A Fresnel lantern (pronounced frəˈnɛl or fruh-nel) is a common lantern used in theatre that employs a Fresnel lens to wash light over an area of the stage. The lens produces a wider, soft-edged beam of light, which is commonly used for back light and top light.

The distinctive lens has a 'stepped' appearance instead of the 'full' or 'smooth' appearance of other lenses. This allows the lens to have a much greater curvature than would otherwise be practical. The lens focuses the light by tilting each ring of glass slightly more toward the center as the distance is increased from the center of the lens. If the glass were completely flat, this would cause a corresponding pattern of circles of light, so Fresnel lenses are usually stippled on the flat side. This pattern of small bumps helps to break up the light passing through the lens and gives Fresnels their characteristic soft beam. This means that the intensity of the light is consistent across the spread of the beam of light, as opposed to being less intense around the edges as in an ERS. The stepped lens design causes less heat buildup than does a plano-convex lens of the same angle.

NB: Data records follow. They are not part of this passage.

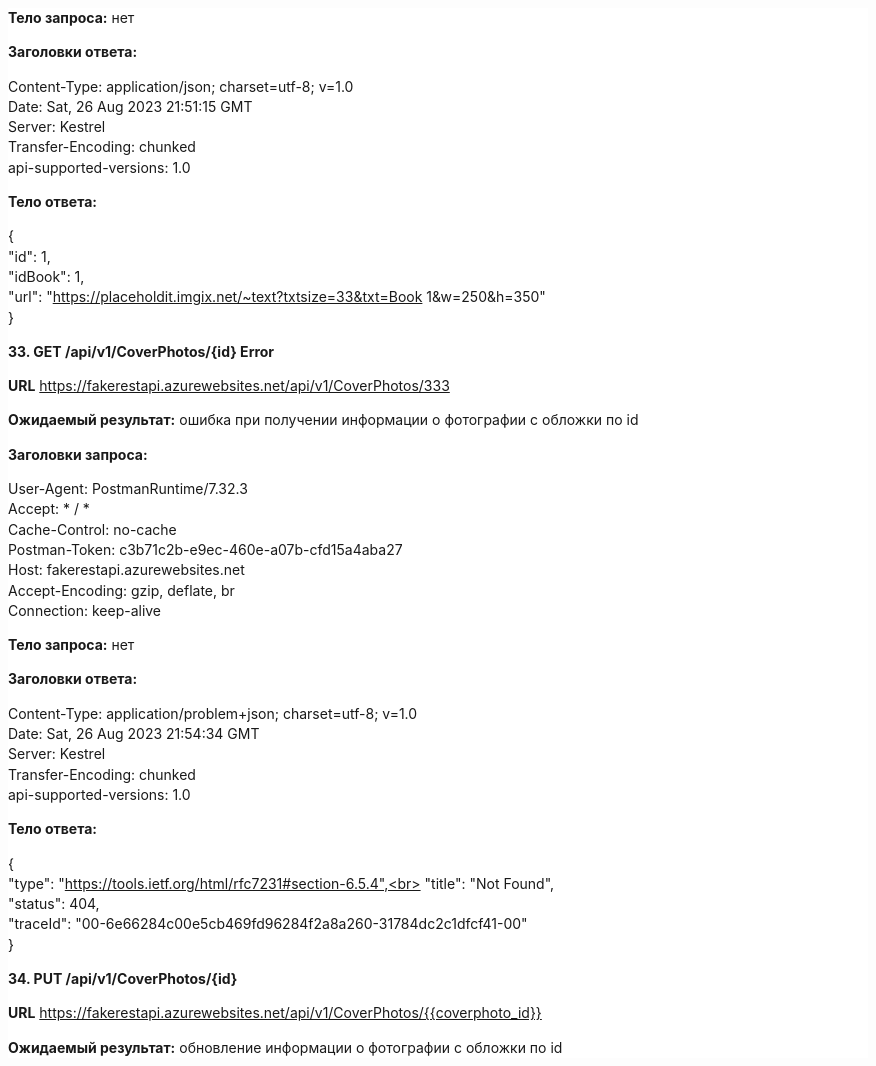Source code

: **Тело запроса:** нет<br>

**Заголовки ответа:**<br>

Content-Type: application/json; charset=utf-8; v=1.0<br>
Date: Sat, 26 Aug 2023 21:51:15 GMT<br>
Server: Kestrel<br>
Transfer-Encoding: chunked<br>
api-supported-versions: 1.0<br>

**Тело ответа:**<br>

{<br>
    "id": 1,<br>
    "idBook": 1,<br>
    "url": "https://placeholdit.imgix.net/~text?txtsize=33&txt=Book 1&w=250&h=350"<br>
}<br>

**33. GET ​/api​/v1​/CoverPhotos​/{id} Error<br>**

**URL** https://fakerestapi.azurewebsites.net/api/v1/CoverPhotos/333<br>

**Ожидаемый результат:** ошибка при получении информации о фотографии с обложки по id<br>

**Заголовки запроса:**<br>

User-Agent: PostmanRuntime/7.32.3<br>
Accept: * / *<br>
Cache-Control: no-cache<br>
Postman-Token: c3b71c2b-e9ec-460e-a07b-cfd15a4aba27<br>
Host: fakerestapi.azurewebsites.net<br>
Accept-Encoding: gzip, deflate, br<br>
Connection: keep-alive<br>

**Тело запроса:** нет<br>

**Заголовки ответа:**<br>

Content-Type: application/problem+json; charset=utf-8; v=1.0<br>
Date: Sat, 26 Aug 2023 21:54:34 GMT<br>
Server: Kestrel<br>
Transfer-Encoding: chunked<br>
api-supported-versions: 1.0<br>

**Тело ответа:**<br>

{<br>
    "type": "https://tools.ietf.org/html/rfc7231#section-6.5.4",<br>
    "title": "Not Found",<br>
    "status": 404,<br>
    "traceId": "00-6e66284c00e5cb469fd96284f2a8a260-31784dc2c1dfcf41-00"<br>
}<br>

**34. PUT ​/api​/v1​/CoverPhotos​/{id} <br>**

**URL** https://fakerestapi.azurewebsites.net/api/v1/CoverPhotos/{{coverphoto_id}}<br>

**Ожидаемый результат:** обновление информации о фотографии с обложки по id<br>

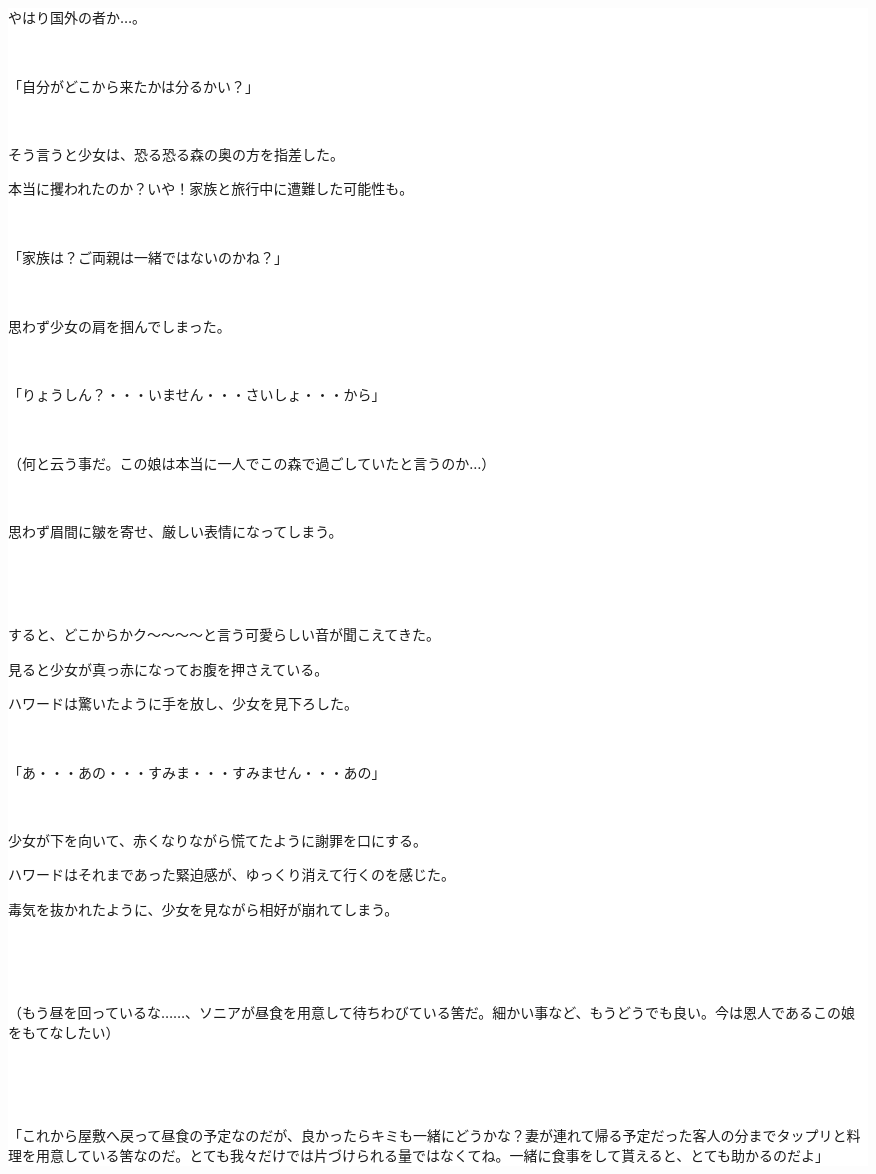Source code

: やはり国外の者か…。

&nbsp;

「自分がどこから来たかは分るかい？」

&nbsp;

そう言うと少女は、恐る恐る森の奥の方を指差した。

本当に攫われたのか？いや！家族と旅行中に遭難した可能性も。

&nbsp;

「家族は？ご両親は一緒ではないのかね？」

&nbsp;

思わず少女の肩を掴んでしまった。

&nbsp;

「りょうしん？・・・いません・・・さいしょ・・・から」

&nbsp;

（何と云う事だ。この娘は本当に一人でこの森で過ごしていたと言うのか…）

&nbsp;

思わず眉間に皺を寄せ、厳しい表情になってしまう。

&nbsp;

&nbsp;

すると、どこからかク～～～～と言う可愛らしい音が聞こえてきた。

見ると少女が真っ赤になってお腹を押さえている。

ハワードは驚いたように手を放し、少女を見下ろした。

&nbsp;

「あ・・・あの・・・すみま・・・すみません・・・あの」

&nbsp;

少女が下を向いて、赤くなりながら慌てたように謝罪を口にする。

ハワードはそれまであった緊迫感が、ゆっくり消えて行くのを感じた。

毒気を抜かれたように、少女を見ながら相好が崩れてしまう。

&nbsp;

&nbsp;

（もう昼を回っているな……、ソニアが昼食を用意して待ちわびている筈だ。細かい事など、もうどうでも良い。今は恩人であるこの娘をもてなしたい）

&nbsp;

&nbsp;

「これから屋敷へ戻って昼食の予定なのだが、良かったらキミも一緒にどうかな？妻が連れて帰る予定だった客人の分までタップリと料理を用意している筈なのだ。とても我々だけでは片づけられる量ではなくてね。一緒に食事をして貰えると、とても助かるのだよ」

These lenses are named after their inventor, Augustin-Jean Fresnel, who developed the lens initially for use in lighthouses.

Construction
Theatrical Fresnels are typically made in eight-, six- or three-inch varieties, referring to the diameter of the lens, with lamps ranging in power from 150 W (typically with a three-inch lens) to 2,000 W (eight-inch lens). The three-inch variety is referred to as an inkie. Fresnel lenses can operate close to the light source and are very cheap to produce, so the lanterns tend to be small and cheap.

In film lighting, a much greater range of lens and lamp sizes are produced and used. For commonly available fixtures, lenses range in size from 2 to 24 inches, and lamp power ranges between 150 W and 24,000 W.

Fresnels use a spherical reflector, with the filament of the lamp at the focus point of the reflector. The reflector effectively doubles the light output of the fixture, as all light that is emitted backwards into the reflector is reflected back through the filament of the lamp and out the front. As with most lighting fixtures, the lamp and reflector cannot move independently, and remain a fixed unit inside the housing. It is this unit that is moved back and forth inside the lamp to focus the light. This is done by a slider on the bottom of the lantern, or by a worm track with a crank in the back of the unit. The lamps are almost always mounted 'base down', i.e. with the bulb standing upwards. Burning these lamps upside down will shorten lamp life significantly.

Fresnels are not very efficient. The reflector cannot be larger than the lens aperture, and thus all the radiated light that is neither redirected forward by the spherical reflector behind the bulb nor emitted directly through the lens is absorbed by the casing as waste heat.

The degree to which the lamp may be focused is limited by the length of the housing. To reduce the width of the beam, the lamp and reflector are moved further back from the lens (spot focus). However, the farther back in the housing the lamp is placed, the more light is wasted in the housing.

Use

In the theater and dance world, Fresnels are most often used for top or backlighting, at medium throw distances. In small venues, they are occasionally used for front light, although the relative lack of control, when compared to an ellipsoidal, is a major disadvantage. The distinctive soft beam of a fresnel can make it very useful as a special in certain situations.
 
While the focus can alter the size of the beam, the distinctive scatter of light that the Fresnel lens emits also requires a way of controlling its shape. Since Fresnels cannot use internal shutters, such as those found in an ellipsoidal spotlight, they are often fitted with distinctive barn doors to control the spill and shape the beam of light. These are large metal flaps that may be mounted just beyond the color slot at the front of the lantern. They are colloquially known as "Harris Flaps" in the United Kingdom theatre industry.